Specifically, this course aims to:

  • Build familiarity with the dialectical worldview and its relevance to neurodivergent-affirming therapy

  • Introduce DBT-informed skills that support both acceptance and goal-directed change

  • Strengthen clinicians’ ability to conceptualize and hold the social and cultural context shaping neurodivergent clients’ self-perceptions

  • Increase clinician confidence in supporting client change without pathologizing neurodivergent identity

Measurable Learning Objectives

At the conclusion of this training, participants will be able to:

  • Explain what dialectics are and apply dialectical thinking to at least two specific clinical challenges commonly faced by neurodivergent clients

  • Describe at least three social and cultural factors that influence neurodivergent clients’ views of self, including the impact of societal norms that pathologize neurodivergence

  • Apply four DBT-informed skills — radical acceptance, effectiveness, values clarification, and interpersonal effectiveness goal-setting — to support neurodivergent clients in making desired changes

  • Distinguish between therapist behaviors that reinforce pathologizing frameworks and those that reflect neurodivergent-affirming practice, using case examples to illustrate the difference

References

The following references are submitted in APA 7th edition format and correspond directly to the learning objectives and course content:

  • Linehan, M. M. (2015a). DBT skills training handouts and worksheets. The Guilford Press.

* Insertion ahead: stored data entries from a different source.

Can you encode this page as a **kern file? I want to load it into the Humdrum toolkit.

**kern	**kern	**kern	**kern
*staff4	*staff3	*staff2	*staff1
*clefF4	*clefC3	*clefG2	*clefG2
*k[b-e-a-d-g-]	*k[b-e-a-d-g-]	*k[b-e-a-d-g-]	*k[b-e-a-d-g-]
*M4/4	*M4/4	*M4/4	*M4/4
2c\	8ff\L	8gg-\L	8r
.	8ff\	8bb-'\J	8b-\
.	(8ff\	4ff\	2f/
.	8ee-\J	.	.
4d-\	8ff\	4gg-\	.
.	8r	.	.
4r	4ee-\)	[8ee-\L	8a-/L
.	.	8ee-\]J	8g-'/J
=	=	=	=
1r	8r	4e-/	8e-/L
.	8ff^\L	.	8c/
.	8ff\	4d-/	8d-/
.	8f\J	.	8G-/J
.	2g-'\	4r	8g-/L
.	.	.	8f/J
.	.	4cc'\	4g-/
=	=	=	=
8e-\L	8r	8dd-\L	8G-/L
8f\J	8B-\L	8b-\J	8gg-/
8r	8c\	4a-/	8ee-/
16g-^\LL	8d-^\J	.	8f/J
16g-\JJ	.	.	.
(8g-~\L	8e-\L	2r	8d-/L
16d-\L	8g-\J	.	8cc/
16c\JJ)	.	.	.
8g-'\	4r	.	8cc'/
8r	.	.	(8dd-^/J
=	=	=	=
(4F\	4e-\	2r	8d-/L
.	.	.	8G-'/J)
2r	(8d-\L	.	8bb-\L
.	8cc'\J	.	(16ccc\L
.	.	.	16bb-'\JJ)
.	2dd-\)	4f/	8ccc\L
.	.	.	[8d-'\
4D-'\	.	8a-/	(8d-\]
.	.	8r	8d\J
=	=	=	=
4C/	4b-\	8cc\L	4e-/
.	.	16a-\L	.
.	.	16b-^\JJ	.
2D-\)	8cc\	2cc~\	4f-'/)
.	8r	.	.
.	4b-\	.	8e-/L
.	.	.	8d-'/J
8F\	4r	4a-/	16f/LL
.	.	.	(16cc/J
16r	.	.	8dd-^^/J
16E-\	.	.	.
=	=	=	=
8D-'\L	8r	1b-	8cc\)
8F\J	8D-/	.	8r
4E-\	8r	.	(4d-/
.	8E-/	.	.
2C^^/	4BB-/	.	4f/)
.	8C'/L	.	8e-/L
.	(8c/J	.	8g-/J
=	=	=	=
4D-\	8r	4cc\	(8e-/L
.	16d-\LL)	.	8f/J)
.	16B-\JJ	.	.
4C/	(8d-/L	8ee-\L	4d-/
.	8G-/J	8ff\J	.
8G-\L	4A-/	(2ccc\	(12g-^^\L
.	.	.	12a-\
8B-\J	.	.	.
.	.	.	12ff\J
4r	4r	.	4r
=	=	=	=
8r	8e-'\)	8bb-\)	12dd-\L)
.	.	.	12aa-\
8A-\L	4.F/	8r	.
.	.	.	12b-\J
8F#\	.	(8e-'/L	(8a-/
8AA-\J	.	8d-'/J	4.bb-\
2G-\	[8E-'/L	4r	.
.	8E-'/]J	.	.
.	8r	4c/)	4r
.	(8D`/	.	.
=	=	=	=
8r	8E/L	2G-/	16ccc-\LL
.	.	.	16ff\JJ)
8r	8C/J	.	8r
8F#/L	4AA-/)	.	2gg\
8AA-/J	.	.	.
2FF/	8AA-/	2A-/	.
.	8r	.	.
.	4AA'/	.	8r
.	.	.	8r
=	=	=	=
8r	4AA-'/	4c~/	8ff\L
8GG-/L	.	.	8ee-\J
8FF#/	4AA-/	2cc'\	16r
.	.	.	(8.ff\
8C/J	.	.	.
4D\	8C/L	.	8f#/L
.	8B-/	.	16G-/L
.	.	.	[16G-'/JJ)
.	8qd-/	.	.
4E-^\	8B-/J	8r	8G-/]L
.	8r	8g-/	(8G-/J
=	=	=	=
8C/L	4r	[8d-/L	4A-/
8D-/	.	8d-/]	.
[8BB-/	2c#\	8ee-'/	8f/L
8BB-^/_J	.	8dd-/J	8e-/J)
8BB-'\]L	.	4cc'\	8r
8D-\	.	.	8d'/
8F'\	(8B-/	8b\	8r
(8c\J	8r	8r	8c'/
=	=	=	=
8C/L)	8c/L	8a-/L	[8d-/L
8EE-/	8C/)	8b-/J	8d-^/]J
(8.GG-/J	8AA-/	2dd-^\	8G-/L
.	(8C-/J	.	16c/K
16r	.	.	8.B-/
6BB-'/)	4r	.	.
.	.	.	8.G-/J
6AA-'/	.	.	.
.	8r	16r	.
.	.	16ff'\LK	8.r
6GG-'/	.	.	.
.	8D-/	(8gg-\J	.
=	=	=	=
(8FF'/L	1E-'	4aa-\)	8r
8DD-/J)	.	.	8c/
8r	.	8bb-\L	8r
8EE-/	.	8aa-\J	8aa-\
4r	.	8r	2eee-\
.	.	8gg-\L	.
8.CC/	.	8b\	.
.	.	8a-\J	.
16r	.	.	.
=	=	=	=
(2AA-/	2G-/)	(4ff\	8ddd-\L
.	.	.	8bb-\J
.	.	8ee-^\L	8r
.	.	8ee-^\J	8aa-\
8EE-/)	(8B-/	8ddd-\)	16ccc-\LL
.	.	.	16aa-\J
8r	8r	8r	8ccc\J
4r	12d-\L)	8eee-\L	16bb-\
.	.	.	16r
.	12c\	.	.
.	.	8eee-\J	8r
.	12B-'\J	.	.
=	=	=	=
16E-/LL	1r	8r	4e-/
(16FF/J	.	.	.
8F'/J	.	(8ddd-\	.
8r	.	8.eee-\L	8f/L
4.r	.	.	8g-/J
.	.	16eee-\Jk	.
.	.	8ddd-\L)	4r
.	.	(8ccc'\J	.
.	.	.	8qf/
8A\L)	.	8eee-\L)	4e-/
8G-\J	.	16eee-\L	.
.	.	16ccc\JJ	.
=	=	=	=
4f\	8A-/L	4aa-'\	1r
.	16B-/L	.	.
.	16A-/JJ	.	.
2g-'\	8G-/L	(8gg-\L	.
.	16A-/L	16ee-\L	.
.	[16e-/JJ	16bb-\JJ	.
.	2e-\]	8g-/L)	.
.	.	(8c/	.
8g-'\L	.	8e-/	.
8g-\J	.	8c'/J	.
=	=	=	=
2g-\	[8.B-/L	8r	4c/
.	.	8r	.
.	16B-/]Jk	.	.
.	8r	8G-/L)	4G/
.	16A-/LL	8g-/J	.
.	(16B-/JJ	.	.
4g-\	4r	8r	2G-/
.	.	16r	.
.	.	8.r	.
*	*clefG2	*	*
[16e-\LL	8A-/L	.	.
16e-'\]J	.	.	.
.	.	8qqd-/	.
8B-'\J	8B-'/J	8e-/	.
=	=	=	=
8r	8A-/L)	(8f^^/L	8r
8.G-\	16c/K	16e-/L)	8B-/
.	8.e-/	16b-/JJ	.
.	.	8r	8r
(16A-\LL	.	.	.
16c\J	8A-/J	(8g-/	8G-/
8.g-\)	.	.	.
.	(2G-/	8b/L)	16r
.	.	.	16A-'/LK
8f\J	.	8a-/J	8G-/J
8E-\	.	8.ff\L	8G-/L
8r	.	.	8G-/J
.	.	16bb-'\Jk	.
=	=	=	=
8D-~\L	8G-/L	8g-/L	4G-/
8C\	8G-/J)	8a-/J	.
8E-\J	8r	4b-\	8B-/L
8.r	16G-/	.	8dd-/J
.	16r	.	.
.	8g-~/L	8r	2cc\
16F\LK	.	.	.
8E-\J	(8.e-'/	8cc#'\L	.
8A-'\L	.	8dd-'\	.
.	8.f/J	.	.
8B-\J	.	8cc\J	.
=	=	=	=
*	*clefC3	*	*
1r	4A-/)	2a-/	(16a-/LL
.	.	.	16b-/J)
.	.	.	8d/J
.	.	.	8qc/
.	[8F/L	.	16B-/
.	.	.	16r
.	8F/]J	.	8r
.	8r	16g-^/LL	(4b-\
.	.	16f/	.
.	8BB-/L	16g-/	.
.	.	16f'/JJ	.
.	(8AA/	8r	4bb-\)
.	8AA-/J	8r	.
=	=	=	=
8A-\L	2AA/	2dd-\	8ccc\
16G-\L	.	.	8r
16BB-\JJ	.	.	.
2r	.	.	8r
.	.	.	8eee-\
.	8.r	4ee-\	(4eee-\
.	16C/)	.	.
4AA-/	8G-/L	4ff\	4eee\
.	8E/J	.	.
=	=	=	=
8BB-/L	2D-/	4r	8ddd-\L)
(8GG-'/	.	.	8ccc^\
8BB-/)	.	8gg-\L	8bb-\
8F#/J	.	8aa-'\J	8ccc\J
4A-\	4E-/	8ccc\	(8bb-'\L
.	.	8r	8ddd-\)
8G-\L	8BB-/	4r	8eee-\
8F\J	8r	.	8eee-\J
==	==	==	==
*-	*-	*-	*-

  • Linehan, M. M. (2015b). DBT skills training manual (2nd ed.). The Guilford Press.

  • Theurer, R. (2025). The neurodivergence workbook for teens. New Harbinger.

  • Wise, S. J. (2026). The neurodivergent friendly workbook of DBT skills (2nd ed.). Lived Experience Educator.

Core expertise & topics

I teach at the intersection of DBT, neurodivergence, and clinically complex / multi-diagnostic clients.

My favorite CE territory is the stuff that rarely fits neatly into one training, diagnosis, or protocol. You know, all the people and problems that show up in the actual clinical work? Helping clinicians navigate that confidently, with their own paradigms for practice instead of someone else’s, is kinda my thing. These topics include:

  • DBT and neurodivergence

  • Complex, multi-diagnostic clients

  • BPD, autism, ADHD, and AuDHD overlap

All trainings can be adapted for clinicians who are brand new to these topics, clinicians with more advanced DBT experience, or teams looking for something that finally goes beyond 101.

Basically: if your clinicians are working with complicated humans and need something more useful than a neat little worksheet, this is my lane.

This is fresh, fun, funny — and effective — CE you’re excited to show up for and take with you into your very next session.